Prof Brian Ripley sent out the email below to a few R package developers ( including @davis for the slider package), giving us 14 days to solve problems reported by valgrind.
I'd like to ask if anyone here might be able to help developers figure out what to do about this message. I hope that our discussion here might be helpful to all the developers who received the email, as well as future developers who might eventually receive such a message.
Here are my questions:
What is the general problem here? How important are these errors?
How can we find the source of each error? What are we (R package authors) supposed to do about it?
What's the quickest way to set up a local environment to reproduce the reported errors?
The email:
That is
Carlson MatchIt PheVis boodist ggrepel jacobi lavacreg round secsse
slider smerc
see the logs at
https://www.stats.ox.ac.uk/pub/bdr/memtests/valgrindExtra/ with
reproduction details in the README.txt
Compiling with valgrind often changes computations or spills results
from registers to memory (which on x86_64 reduces the f/p precision).

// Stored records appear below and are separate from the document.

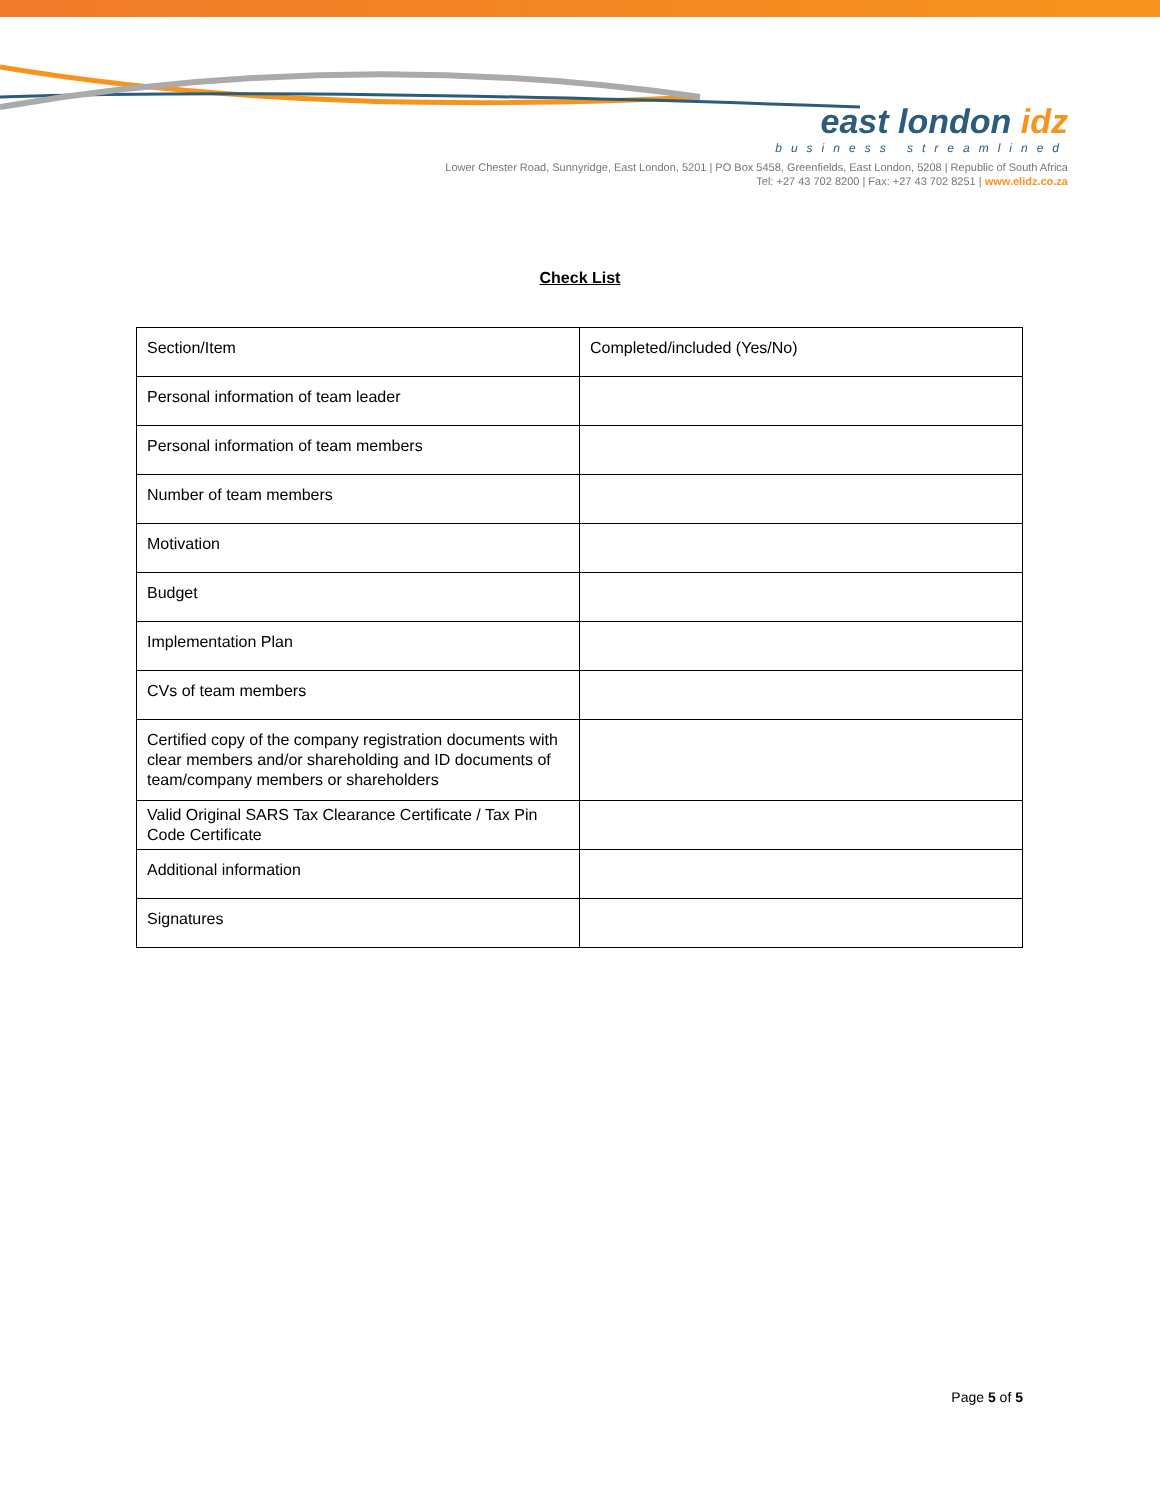east london idz
business streamlined
Lower Chester Road, Sunnyridge, East London, 5201 | PO Box 5458, Greenfields, East London, 5208 | Republic of South Africa
Tel: +27 43 702 8200 | Fax: +27 43 702 8251 | www.elidz.co.za
Check List
| Section/Item | Completed/included (Yes/No) |
| Personal information of team leader | |
| Personal information of team members | |
| Number of team members | |
| Motivation | |
| Budget | |
| Implementation Plan | |
| CVs of team members | |
| Certified copy of the company registration documents with clear members and/or shareholding and ID documents of team/company members or shareholders | |
| Valid Original SARS Tax Clearance Certificate / Tax Pin Code Certificate | |
| Additional information | |
| Signatures | |
Page 5 of 5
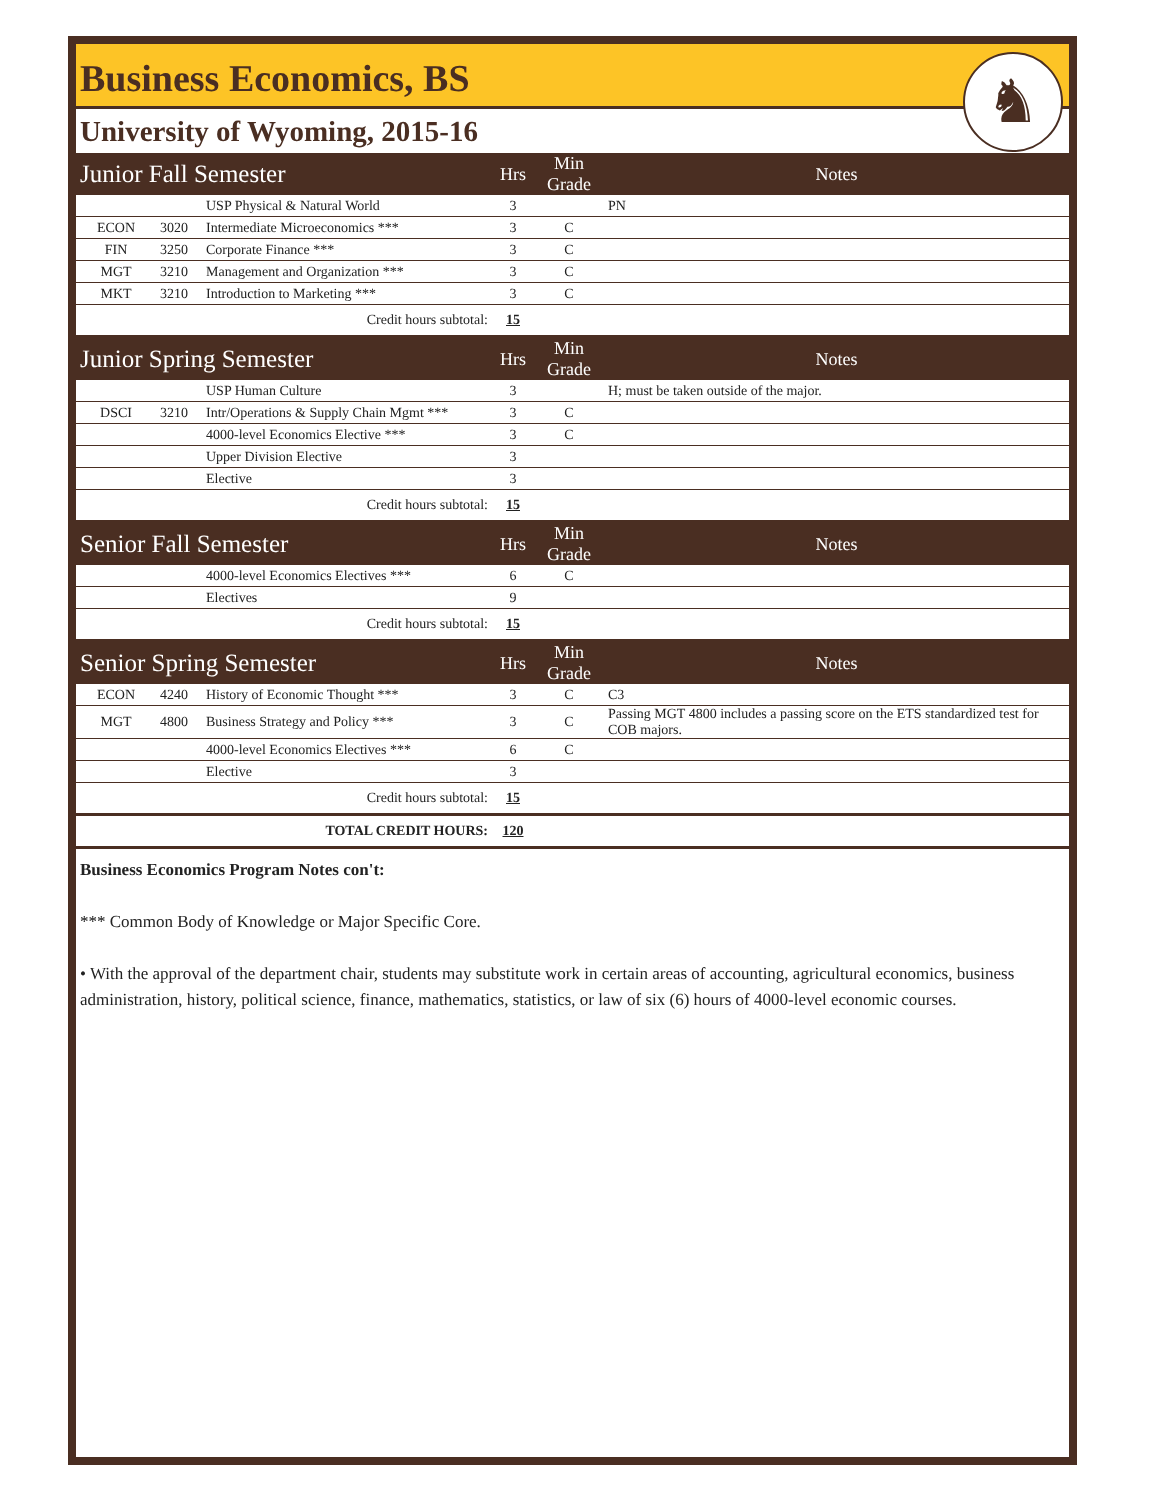Business Economics, BS
University of Wyoming, 2015-16
♞
| Junior Fall Semester | | | Hrs | Min Grade | Notes |
| | | USP Physical & Natural World | 3 | | PN |
| ECON | 3020 | Intermediate Microeconomics *** | 3 | C | |
| FIN | 3250 | Corporate Finance *** | 3 | C | |
| MGT | 3210 | Management and Organization *** | 3 | C | |
| MKT | 3210 | Introduction to Marketing *** | 3 | C | |
| Credit hours subtotal: | | | 15 | | |
| Junior Spring Semester | | | Hrs | Min Grade | Notes |
| | | USP Human Culture | 3 | | H; must be taken outside of the major. |
| DSCI | 3210 | Intr/Operations & Supply Chain Mgmt *** | 3 | C | |
| | | 4000-level Economics Elective *** | 3 | C | |
| | | Upper Division Elective | 3 | | |
| | | Elective | 3 | | |
| Credit hours subtotal: | | | 15 | | |
| Senior Fall Semester | | | Hrs | Min Grade | Notes |
| | | 4000-level Economics Electives *** | 6 | C | |
| | | Electives | 9 | | |
| Credit hours subtotal: | | | 15 | | |
| Senior Spring Semester | | | Hrs | Min Grade | Notes |
| ECON | 4240 | History of Economic Thought *** | 3 | C | C3 |
| MGT | 4800 | Business Strategy and Policy *** | 3 | C | Passing MGT 4800 includes a passing score on the ETS standardized test for COB majors. |
| | | 4000-level Economics Electives *** | 6 | C | |
| | | Elective | 3 | | |
| Credit hours subtotal: | | | 15 | | |
| TOTAL CREDIT HOURS: | | | 120 | | |
Business Economics Program Notes con't:
*** Common Body of Knowledge or Major Specific Core.
• With the approval of the department chair, students may substitute work in certain areas of accounting, agricultural economics, business administration, history, political science, finance, mathematics, statistics, or law of six (6) hours of 4000-level economic courses.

Some of you are relying on arithmetic preserving the status of NA as a
special NaN.
Reports like
identical(pos1, pos2) is not TRUE
zcompare(fzones1, fzones1b, lprimes) is not TRUE
are maximally unhelpful: you have no way of knowing what the values were
on a remote machine.
Please correct before 2023-10-22 to safely retain your package on CRAN.
--
Brian D. Ripley, ripley@stats.ox.ac.uk
Emeritus Professor of Applied Statistics, University of Oxford
In your package, you do some arithmetic in C/C++/Fortran on double values, and you expect that this arithmetic keeps NAs, but that is unfortunately not always true, they might turn into NaN values.
interesting issue; how are such issues typically addresses ? would it be considered too brutish to record the positions of any NA's that its feared might be converted to NaN, and after the external function call returns, forcing NA's back into those positions ?
Yeah, that seems like a good way: keep NAs NAs, and only do the arithmetic operation on the rest of the vector. Of course if the operation is not a simple mapping of a vector, then this can be more complicated.
It matters for some applications, because NA is not the same as NaN:
❯ identical(NA_real_, NaN)
[1] FALSE
Not Rcpp, but maybe you can wait until slider is fixed, to see an example.
Btw. not really a fix, strictly speaking, but to keep your package on CRAN, you can also skip the failing tests on CRAN (temporarily?), e.g. with skip_on_cran() if you are using testthat.
Another developer on the email list replied and said:
The code is supposed to return the degrees of freedom of a Chi² distribution, but with Valgrind it founds -NaN. That makes no sense, I have no idea how to fix that.
I feel the same way as this developer.
There is a lack of clarity about why valgrind is being used in this way, what is the underlying source of the valgrind issue, which users are affected by this issue, and what the package developers are expected to do about it.
Okay, in slider's case the problem was that I was expecting a sum(), mean(), and prod() calculation that involved both NA and NaN to return a precise result - i.e. I was expecting sum(NA, NaN) to return NA.
But if you read the help page of ?NA then you'll see:
Numerical computations using NA will normally result in NA : a possible exception is where NaN is also involved, in which case either might result (which may depend on the R platform). However, this is not guaranteed and future CPUs and/or compilers may behave differently. Dynamic binary translation may also impact this behavior (with valgrind, computations using NA may result in NaN even when no NaN is involved).
The last line is particularly interesting, where it is saying that on valgrind you could even see sum(NA) returning NaN.
It seems that on valgrind my specific tests were returning NaN when I expected NA or vice versa.
Anyways, I was using expect_identical() in my tests, which tests for the exact difference between NA and NaN. The easiest fix I could come up with was to use expect_equal() instead, which treats NA and NaN as equivalent values, while still actually comparing any other non-missing values in the vector.
I think this will probably apply to a few of us who got that email. Switching from expect_true(identical(x, y)) or expect_identical(x, y) to expect_equal(x, y) is probably an easy fix.
I don't have any good advice for the developer who responded with "The code is supposed to return the degrees of freedom of a Chi² distribution, but with Valgrind it founds -NaN." besides just using skip_on_cran() for that test and moving on with their life.
If you do want to test that your fixes pass with Valgrind, you can use this great r-hub workflow file:
As the instructions show (GitHub - r-hub/rhub2: The 'R-hub' package builder, v2) you basically just need to install rhub2 with pak::pak("r-hub/rhub2") and then call rhub2::rhub_setup() to add the workflow file to your package and push that to GitHub. After that you should be able to call rhub2::rhub_check(platforms = "valgrind", branch = "my-branch-name") to start a check.
That didn't immediately work for me though, so, after pushing the workflow file to github, another way is to go to your Actions page and manually trigger the workflow with the valgrind platform and the right branch name.